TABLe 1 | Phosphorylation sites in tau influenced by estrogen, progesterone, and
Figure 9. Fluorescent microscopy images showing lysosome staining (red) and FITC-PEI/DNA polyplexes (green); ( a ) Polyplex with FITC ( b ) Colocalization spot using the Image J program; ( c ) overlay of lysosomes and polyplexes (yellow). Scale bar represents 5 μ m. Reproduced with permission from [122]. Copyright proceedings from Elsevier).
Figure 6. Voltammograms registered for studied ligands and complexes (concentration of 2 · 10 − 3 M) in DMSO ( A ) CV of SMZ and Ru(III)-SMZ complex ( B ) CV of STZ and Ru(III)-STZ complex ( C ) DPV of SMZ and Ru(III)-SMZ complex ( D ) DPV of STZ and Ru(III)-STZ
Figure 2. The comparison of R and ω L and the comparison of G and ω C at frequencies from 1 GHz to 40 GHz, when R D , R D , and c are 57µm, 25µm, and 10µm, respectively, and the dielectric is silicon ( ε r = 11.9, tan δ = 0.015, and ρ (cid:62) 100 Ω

---

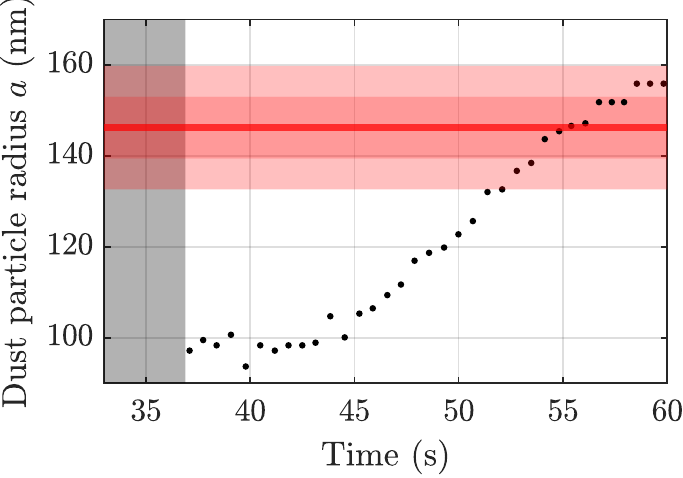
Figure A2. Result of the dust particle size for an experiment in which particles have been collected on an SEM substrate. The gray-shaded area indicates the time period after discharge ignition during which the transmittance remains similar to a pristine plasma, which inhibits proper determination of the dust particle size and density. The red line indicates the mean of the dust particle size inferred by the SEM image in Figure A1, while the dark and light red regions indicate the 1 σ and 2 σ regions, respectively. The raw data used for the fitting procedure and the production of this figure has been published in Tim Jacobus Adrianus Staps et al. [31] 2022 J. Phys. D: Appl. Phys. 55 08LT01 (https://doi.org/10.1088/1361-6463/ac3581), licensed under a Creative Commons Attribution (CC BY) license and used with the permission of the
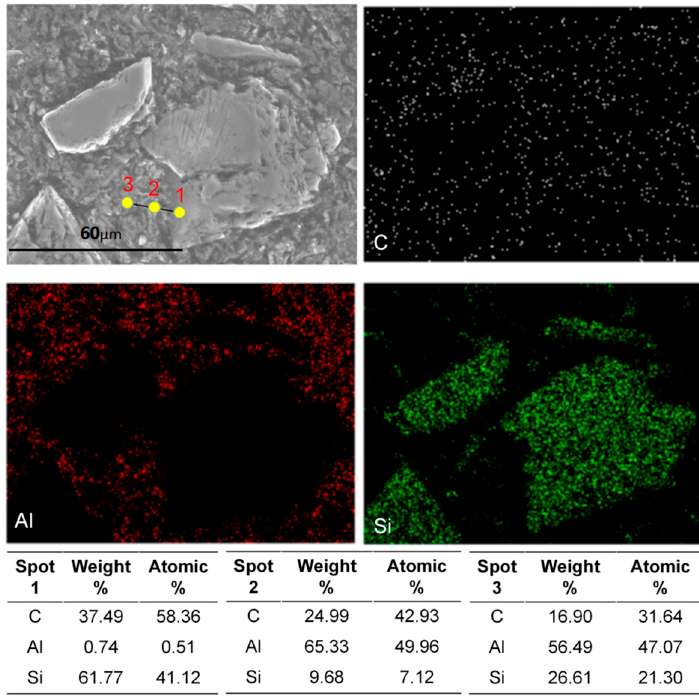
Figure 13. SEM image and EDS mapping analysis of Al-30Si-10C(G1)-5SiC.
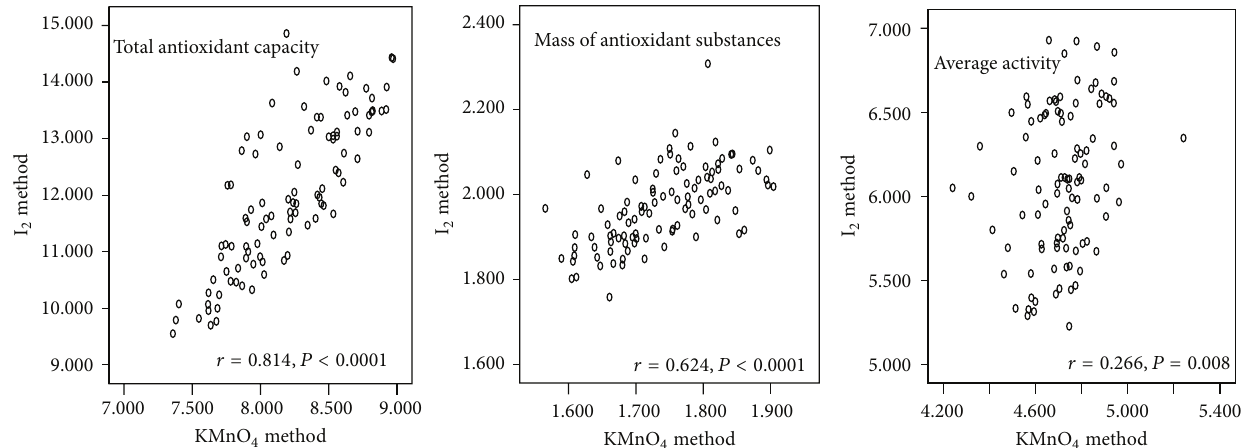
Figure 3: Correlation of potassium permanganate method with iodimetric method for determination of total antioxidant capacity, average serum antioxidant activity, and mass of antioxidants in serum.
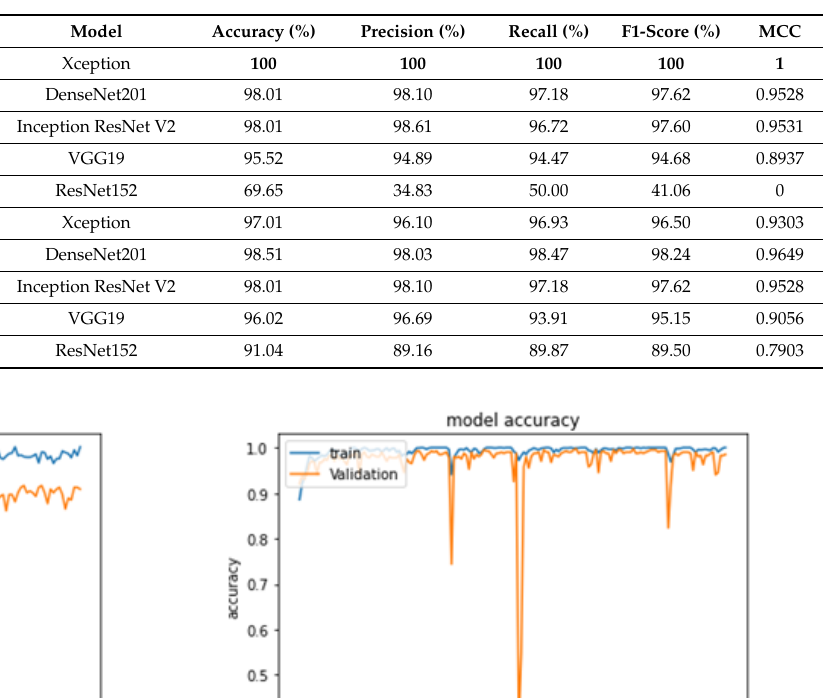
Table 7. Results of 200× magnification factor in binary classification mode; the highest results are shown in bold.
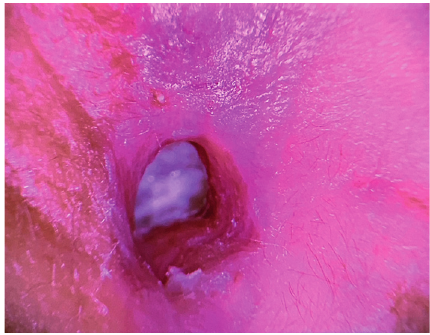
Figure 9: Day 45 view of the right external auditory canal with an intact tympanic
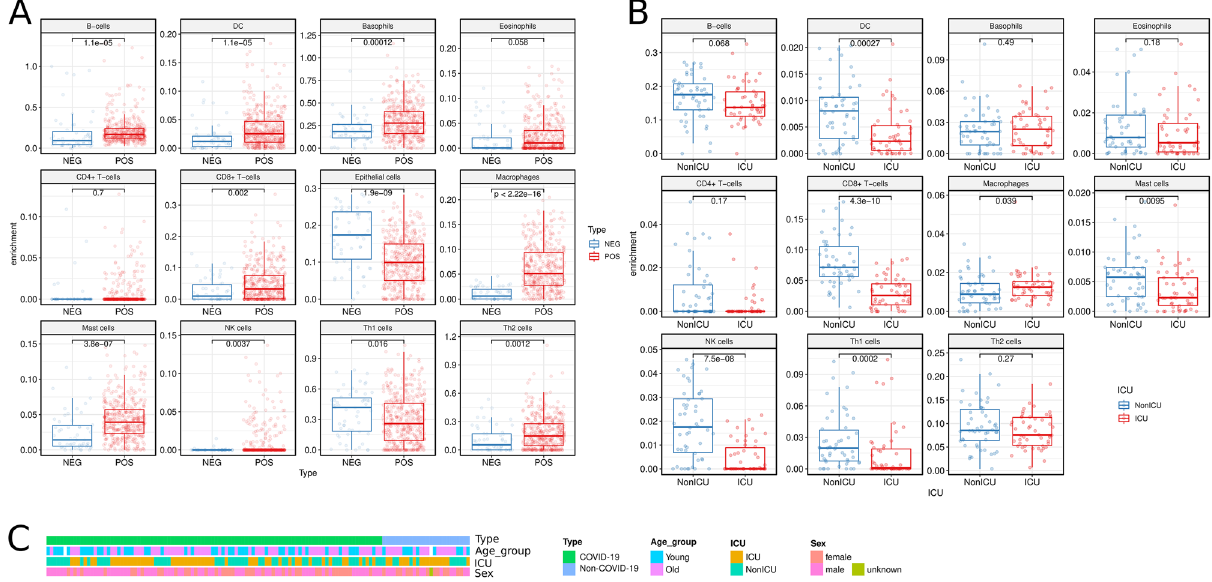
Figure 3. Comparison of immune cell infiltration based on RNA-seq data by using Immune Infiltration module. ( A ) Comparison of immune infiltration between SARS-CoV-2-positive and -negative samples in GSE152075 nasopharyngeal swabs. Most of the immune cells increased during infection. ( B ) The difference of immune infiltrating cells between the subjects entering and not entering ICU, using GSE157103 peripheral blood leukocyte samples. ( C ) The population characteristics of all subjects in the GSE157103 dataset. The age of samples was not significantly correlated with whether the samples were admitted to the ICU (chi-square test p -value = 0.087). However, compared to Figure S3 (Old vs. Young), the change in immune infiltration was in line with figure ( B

* * *

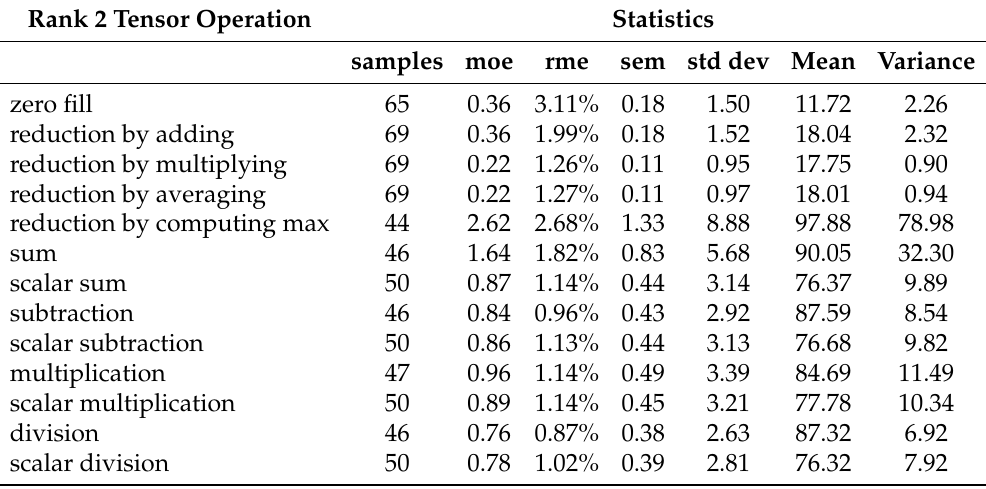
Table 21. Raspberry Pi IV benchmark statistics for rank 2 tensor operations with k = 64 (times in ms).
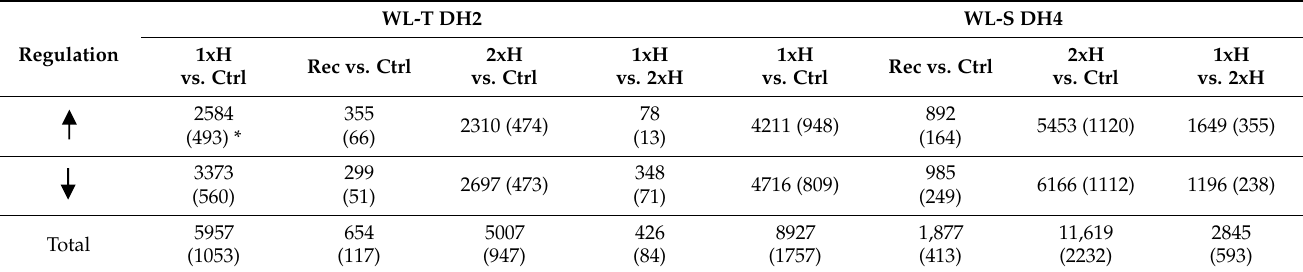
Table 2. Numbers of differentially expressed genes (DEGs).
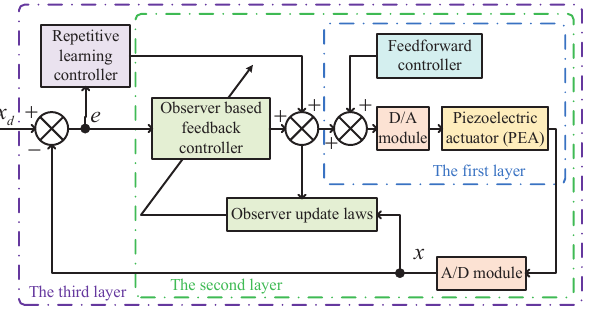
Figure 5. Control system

## Task to complete:
Within the listing above, give again exactly every line from the line with "Figure 6. Voltammograms" through the line with "Figure 2. The", both included, and no other line.

## Response to the task:
Figure 6. Voltammograms registered for studied ligands and complexes (concentration of 2 · 10 − 3 M) in DMSO ( A ) CV of SMZ and Ru(III)-SMZ complex ( B ) CV of STZ and Ru(III)-STZ complex ( C ) DPV of SMZ and Ru(III)-SMZ complex ( D ) DPV of STZ and Ru(III)-STZ
Figure 2. The comparison of R and ω L and the comparison of G and ω C at frequencies from 1 GHz to 40 GHz, when R D , R D , and c are 57µm, 25µm, and 10µm, respectively, and the dielectric is silicon ( ε r = 11.9, tan δ = 0.015, and ρ (cid:62) 100 Ω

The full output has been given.